‘Claiming Spaces and Struggling for Recognition’
The second public report of the Partispace study, has now been published, find out the entire report here.
It draws on the most sustained empirical research that has been undertaken in this project.
Between 2015 and 2017 the Partispace research team in each city conducted 20 expert interviews, 10 group discussions or city walks, 6 case studies and 12 biographical interviews. The case studies included one setting in each city which is a Youth Forum and then five other settings which include a range of participatory activities, some supported by Youth Workers and many which are self-organised. The meaning of “being young” and a European/global citizen in those spaces needs to be understood in each case; it may not differ significantly from the meanings which other older citizens experience, and at the same time it may indeed differ, especially in relation to the articulation of power and to enfranchisement.
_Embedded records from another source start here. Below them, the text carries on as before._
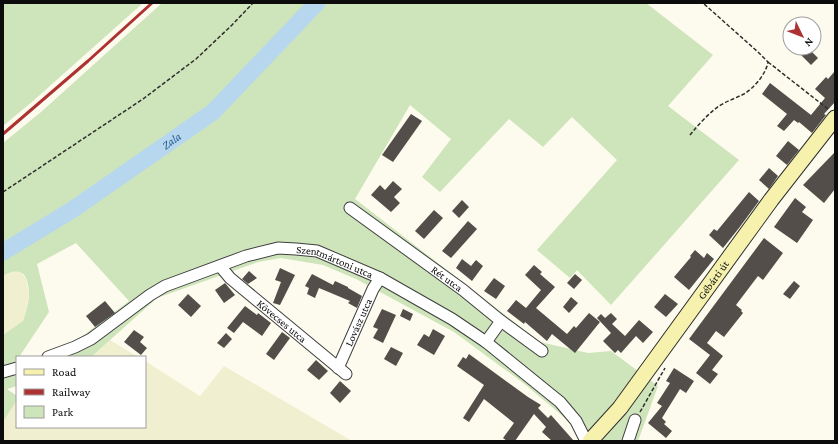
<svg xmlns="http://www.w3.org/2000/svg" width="838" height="444" viewBox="0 0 838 444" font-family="'Crimson Pro',serif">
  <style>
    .farmland { fill: #f0efcf }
    .green { fill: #cee4ba }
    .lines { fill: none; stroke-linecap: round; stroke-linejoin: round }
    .river { stroke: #b7d7ef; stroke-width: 17 }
    .building { fill: #534e49 }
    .street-casing { stroke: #3f3f3f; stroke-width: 13 }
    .secondary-casing { stroke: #2e2e2e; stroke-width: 17 }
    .path { stroke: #2e2e2e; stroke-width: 1.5; stroke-dasharray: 4 2; stroke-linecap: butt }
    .street { stroke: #fff; stroke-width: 11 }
    .secondary { stroke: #f6f2ae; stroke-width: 15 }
    .rail { stroke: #ad3333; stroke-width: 3 }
    .labels { text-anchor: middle; stroke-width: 4; stroke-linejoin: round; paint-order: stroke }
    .street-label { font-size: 11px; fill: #0c0c0c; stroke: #fff }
    .water-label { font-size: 12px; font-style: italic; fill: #235b90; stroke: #fff }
  </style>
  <rect width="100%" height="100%" fill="#fdfbed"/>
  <g class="farmland">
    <polygon points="16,270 20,271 26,279 29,294 26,312 23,321 3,335 3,276"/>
    <polygon points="110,340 138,357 91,357"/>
    <polygon points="145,361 200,396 224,366 352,441 3,441 3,422 17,400 17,427 145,427"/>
  </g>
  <g class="green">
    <polygon points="3,3 143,3 33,101 3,126"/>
    <path d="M162 3H646L713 55 668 106 739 160 611 305 577 270 570 278 537 250 617 160 572 117 543 147 509 119 440 192 422 177 451 139 410 105 355 199 540 342 588 353 611 351 658 386 638 441H577L579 439 575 428 558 412 522 382 454 332 356 279 323 265 281 258 258 262 157 298 91 357H37L72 344 129 301 76 243 37 264 49 312 19 357H17V359L13 365 17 364V386L7 389 17 396V400L3 422V335L23 321C26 313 29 302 29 293 28 274 21 265 3 276V143L41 112Z"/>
  </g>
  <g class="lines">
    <path class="river" id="s1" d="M3 252 72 210 213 112 317 3"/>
  </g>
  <g class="building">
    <polygon points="794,48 808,48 818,58 811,65"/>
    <polygon points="835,71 835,102 824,114 826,115 812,133 799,122 798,123 794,120 784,131 777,126 787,114 762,94 770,83 811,115 825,98 815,89 826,77 828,79"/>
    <polygon points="411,114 422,121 393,162 382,155"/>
    <polygon points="788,141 799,150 787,165 776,156"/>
    <polygon points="835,152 835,189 824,203 803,185"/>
    <polygon points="769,168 778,176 769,189 759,180"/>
    <polygon points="393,181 402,189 394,197 400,203 391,212 371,195 380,185 385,190"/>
    <polygon points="749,192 759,201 739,228 723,248 709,235 714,229 717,231"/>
    <polygon points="795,198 806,207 802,212 813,220 797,243 774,227"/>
    <polygon points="462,200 469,207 459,218 452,211"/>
    <polygon points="434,210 443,218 424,239 415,231"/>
    <polygon points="468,221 477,229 451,258 442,251"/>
    <polygon points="764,238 783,253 763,280 758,276 736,305 742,310 741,311 743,313 724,337 716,331 707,343 723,356 712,370 718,374 710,384 696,373 710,355 689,339"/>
    <polygon points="695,250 704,258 707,253 714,259 689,290 674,277 691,257 690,256"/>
    <polygon points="462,259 471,266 476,260 483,266 472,281 456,268"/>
    <polygon points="534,265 542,272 540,274 555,287 536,308 567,334 574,326 576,328 589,313 600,322 575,353 552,334 547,341 525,322 524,324 507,311 516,300 526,308 541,290 525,275"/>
    <polygon points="280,268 295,275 280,305 273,303 281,282 275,280"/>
    <polygon points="249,271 257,278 248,284 242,279"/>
    <polygon points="312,274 333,285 335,281 348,287 348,288 362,296 357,308 348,303 350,301 319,288 315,298 307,294 309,288 305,286"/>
    <polygon points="575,274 582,280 574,289 567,283"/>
    <polygon points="494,278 505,286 496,299 484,291"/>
    <polygon points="794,281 800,286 790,299 783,294"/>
    <polygon points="225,283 235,295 224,303 215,290"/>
    <polygon points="188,294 201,306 191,317 178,305"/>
    <polygon points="665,294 678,304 666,317 654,307"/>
    <polygon points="571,297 578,303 569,313 563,307"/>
    <polygon points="105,301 115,313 95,327 86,316"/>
    <polygon points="245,306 257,315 258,313 271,323 262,336 243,322 234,333 227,328"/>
    <polygon points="382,309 396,315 383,343 373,338 378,329 373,327"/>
    <polygon points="403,309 413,314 410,321 400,316"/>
    <polygon points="611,313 617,319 612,324 625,336 639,320 653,332 643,343 636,336 621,353 618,350 615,353 603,341 611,333 597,318 601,314 605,318"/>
    <polygon points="433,329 445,336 434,355 417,345 424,334 429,337"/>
    <polygon points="134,330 144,337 140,342 147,348 141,355 124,342"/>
    <polygon points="282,332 290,338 274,360 266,354"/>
    <polygon points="226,333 232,339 224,348 217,343"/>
    <polygon points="391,347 403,353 396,366 384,359"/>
    <polygon points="469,354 528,397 541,405 538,408 548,418 551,415 574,441 552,441 542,432 546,427 534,414 515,441 507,441 503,438 514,423 484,399 469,422 463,418 484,385 457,366 463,357 466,359"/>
    <polygon points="316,360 328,371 319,380 307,370"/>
    <polygon points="674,368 694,381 686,393 680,389 662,418 666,422 664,424 672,431 666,438 648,423 662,406 657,403 670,383 666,381"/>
    <polygon points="340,381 351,391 340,403 330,393"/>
  </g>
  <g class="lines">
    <defs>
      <g id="street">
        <path id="s2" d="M350 208 463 290 501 321 542 351"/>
        <path id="s3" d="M220 266 230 278 346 374"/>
        <polyline points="486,342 501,321"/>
        <path id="s4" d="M48 357 75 347 91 339 150 295 165 286 246 256 278 248 296 249 317 251 380 278 452 319 486 342 560 402 576 421 586 441"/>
        <path id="s5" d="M338 368 373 289 380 278"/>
        <polyline points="3,372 17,368"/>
        <polyline points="628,441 635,420"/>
      </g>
      <g id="secondary">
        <path id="s6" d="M590 441 620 408 771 200 835 118"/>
      </g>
    </defs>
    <use href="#street" class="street-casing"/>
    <use href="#secondary" class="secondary-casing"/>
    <g class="path">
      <polyline points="768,62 828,109"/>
      <path d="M690 135C698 125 708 114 719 106 727 101 736 98 744 94 754 88 766 74 768 62L758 52 703 3"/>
      <polyline points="3,192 143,99 196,59 232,25 253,3"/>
      <polyline points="640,412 665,368"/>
    </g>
    <use href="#street" class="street"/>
    <use href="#secondary" class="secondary"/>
    <polyline class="rail" points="3,134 88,61 152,3"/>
  </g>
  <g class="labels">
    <g class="street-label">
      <text dy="4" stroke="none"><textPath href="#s4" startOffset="316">Szentmártoni utca</textPath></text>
      <text dy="4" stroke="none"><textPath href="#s2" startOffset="120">Rét utca</textPath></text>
      <text dy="4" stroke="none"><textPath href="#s6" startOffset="203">Gébárti út</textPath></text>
      <text dy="4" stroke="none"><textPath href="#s3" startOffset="83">Kövecses utca</textPath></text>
      <text dy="4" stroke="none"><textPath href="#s5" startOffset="50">Lovász utca</textPath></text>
    </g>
    <g class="water-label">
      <text dy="4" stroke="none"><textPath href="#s1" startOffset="202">Zala</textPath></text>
    </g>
  </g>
  <rect width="838" height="444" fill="none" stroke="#0c0c0c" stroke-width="8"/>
  <rect x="16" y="356" width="130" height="72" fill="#ffffff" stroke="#9e9e9e"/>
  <rect x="24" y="369" width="20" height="6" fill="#f6f2ae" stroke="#9e9e9e"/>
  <text x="52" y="376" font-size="12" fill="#0c0c0c">Road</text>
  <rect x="24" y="389" width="20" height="6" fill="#ad3333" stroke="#9e9e9e"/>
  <text x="52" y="396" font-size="12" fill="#0c0c0c">Railway</text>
  <rect x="24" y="406" width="20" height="12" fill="#cee4ba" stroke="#9e9e9e"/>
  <text x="52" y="416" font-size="12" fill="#0c0c0c">Park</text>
  <g transform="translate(802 36) rotate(133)"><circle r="19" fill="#ffffff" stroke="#9e9e9e"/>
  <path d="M0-3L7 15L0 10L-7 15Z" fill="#ad3333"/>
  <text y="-6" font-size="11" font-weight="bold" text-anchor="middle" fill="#0c0c0c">N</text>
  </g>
</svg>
We analyse the ethnographic evidence in terms of seven clusters of case studies: Representation of Interests as Rights and Obligation; Fighting within and with the political system; Living Social Alternatives as a Political Model; Producing and Negotiating Own Spaces; Inbetween service of humanity and service enterprise; Exploring Interests, Developing and Performing Skills; Pedagogically Supervised Leisure Infrastructure for Young People.
The biographical interviews are analysed in the following clusters: Self-made Wo/man Stories; Experimentation stories; Doing/changing/taking responsibilities stories; Rediscovering oneself and identity stories; Stories demonstrating the centrality of role models/important figures or their lack.
The following Cross-Cutting themes are also presented: Cross cutting theme 1: Participation, spaces and narratives – the negotiation of boundaries and what is pushed to an edge or beyond the boundary .Cross-Cutting Theme 2: Tensions of Participation – Political, Cultural, Social. Cross-cutting theme 3: Relations between young people and adults and implicit and explicit models of learning and education 3.4.3.4. Cross-cutting theme 4: “We are like a family” – Emotions and participation in young people’s lives. Cross-cutting theme 5: Temporalities of participation.
Summed up in brief, this study shows that:
- The spaces and places of participation and belonging may be social and cultural as much as or more than political in the sense that “politics” is understood in representative democracy. Yet young people very often claim, at least in part, their activities as concerned with more than their own personal interests and having to do with the possible future direction of society.
- They therefore participate in a “politics of the social”. This is sometimes repressed and often times made marginal.
- We argue that an opening up the current understandings of democracy and civil society and therefore participation to the ways of being present in this study can be a source of renewal.
Contrary to the findings of survey data, the empirical research reported on in ‘Claiming Spaces and Struggling for Recognition’ shows that young people across Europe are active citizens, but the forms of their active citizenship is too often going unrecognised.